BPH - Nursing Case Study
Pathophysiology
• Primary mechanism: Hormonal imbalance, particularly an increase in dihydrotestosterone (DHT), leads to prostate gland hypertrophy. DHT, derived from testosterone, binds to androgen receptors and stimulates prostate cell proliferation.
• Secondary mechanism: Age-related changes increase the sensitivity of prostate tissue to growth factors and DHT, further promoting glandular and stromal hyperplasia, particularly in the periurethral region of the prostate.

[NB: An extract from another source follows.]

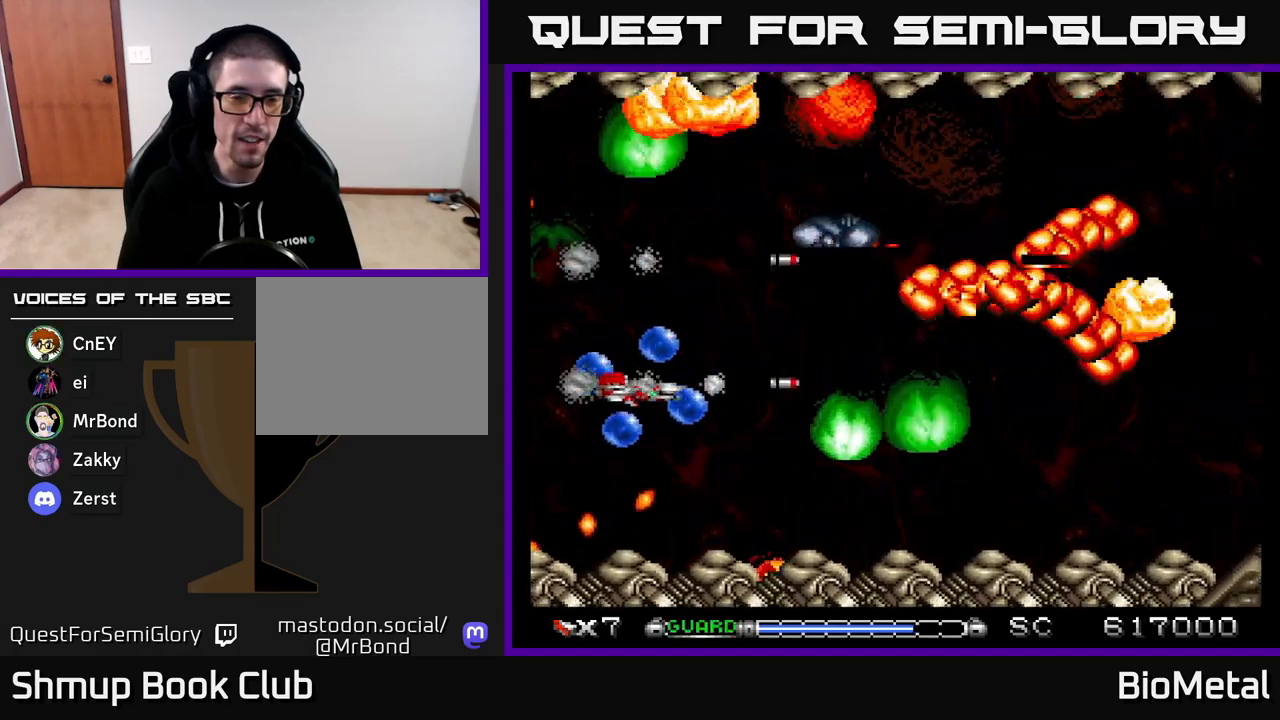
{"buttons": ["A", "DPAD_UP"], "right_stick": "center", "events": [[300, "X", "down"], [400, "DPAD_UP", "down"], [450, "X", "up"]]}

• Key complication: Urethral compression due to prostate enlargement results in bladder outlet obstruction, causing lower urinary tract symptoms (LUTS) such as urinary frequency, urgency, and weak stream, significantly impacting quality of life.
Patient Profile
Demographics:
68-year-old male, retired accountant
History:
• Key past medical history: Benign Prostatic Hyperplasia (BPH) diagnosed 5 years ago, history of hypertension
• Current medications: Tamsulosin, Lisinopril
• Allergies: Penicillin
Current Presentation:
• Chief complaint: Increased difficulty in urination and lower abdominal discomfort
• Key symptoms: Nocturia, weak urine stream, sensation of incomplete bladder emptying, urinary urgency, occasional lower back pain
• Vital signs: Blood pressure 150/92 mmHg, heart rate 88 bpm, respiratory rate 18 breaths per minute, temperature 98.9°F
Section 1
During the initial assessment, the healthcare team conducted a thorough evaluation to better understand the patient's current condition and potential complications arising from his BPH. Physical examination revealed a distended bladder upon palpation, suggesting significant post-void residual urine due to bladder outlet obstruction. The patient reported increased nocturia, now waking up 4-5 times per night, which has disrupted his sleep pattern and contributed to daytime fatigue. A digital rectal examination (DRE) confirmed an enlarged prostate, consistent with his BPH history. The team also noted the patient's blood pressure was elevated at 150/92 mmHg, indicating suboptimal control of his hypertension.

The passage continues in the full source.